- DOCUMENT EXCERPT

Note: the current CLI reads the config file for shared request settings. Command-specific defaults such as `max_collectors` and `max_depth` are present in the config schema but are not yet wired into command execution.

## SoundCloud Notes

SoundCloud resolve currently uses the public `api-v2 /resolve` endpoint after deriving a client id from the page or falling back to a known public client id.

SoundCloud `dig` currently works like this:

1. Resolve the seed track
2. Fetch public likers for the seed
3. Fetch each liker's public likes feed
4. Find the seed-like event in that feed
5. Use the two previous and two next likes as candidate evidence
6. Rank repeated co-likes

The live SoundCloud `dig` path is still expensive and may need more work on:

- crawl limits
- fallback behavior
- sparse public data
- pagination strategy

## Testing Notes

Fixture coverage currently includes:

- Bandcamp overlap flow in `tests/dig_flow.rs`
- SoundCloud likes-based flow in `tests/soundcloud_likes_dig_flow.rs`

Relevant fixtures:

- `tests/fixtures/fan_a.html`
- `tests/fixtures/fan_b.html`
- `tests/fixtures/seed.html`
- `tests/fixtures/soundcloud_likers.json`
- `tests/fixtures/soundcloud_user_likes_a.json`
- `tests/fixtures/soundcloud_user_likes_b.json`

- GIVEN MATERIAL

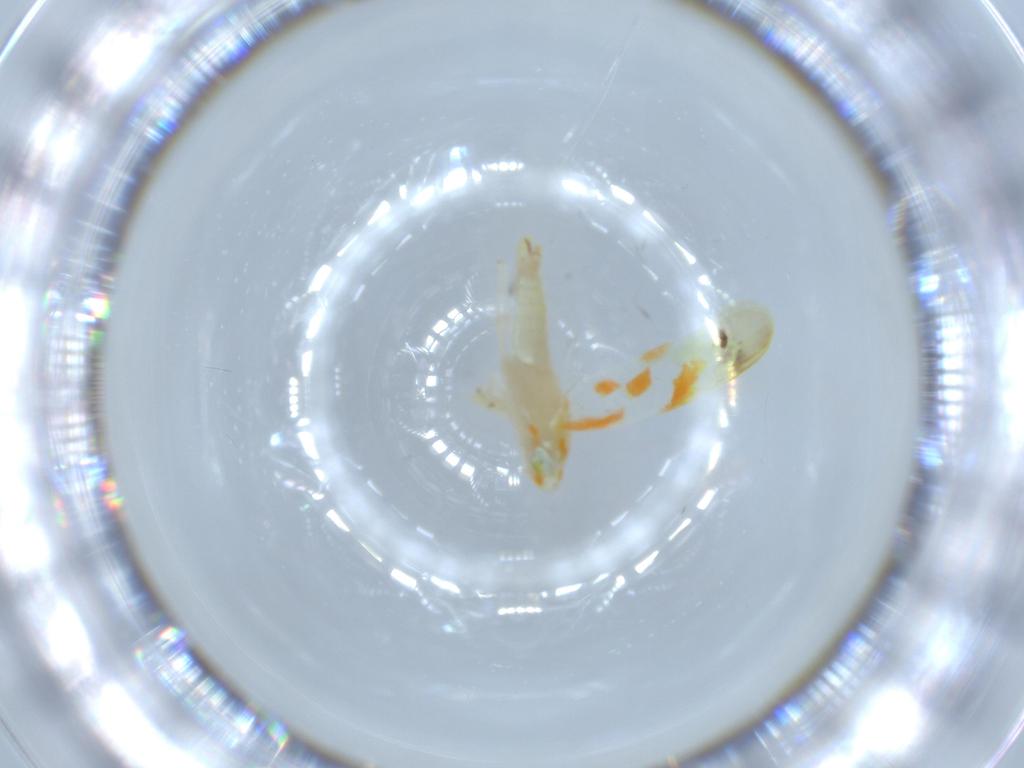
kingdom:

- SHORT TASK
Reproduce verbatim the part of the project notes that begins with the words containing "## SoundCloud Notes" and ends with "public client id.". Use only the project notes, not the listing.

- SOLVED EXERCISE
## SoundCloud Notes

SoundCloud resolve currently uses the public `api-v2 /resolve` endpoint after deriving a client id from the page or falling back to a known public client id.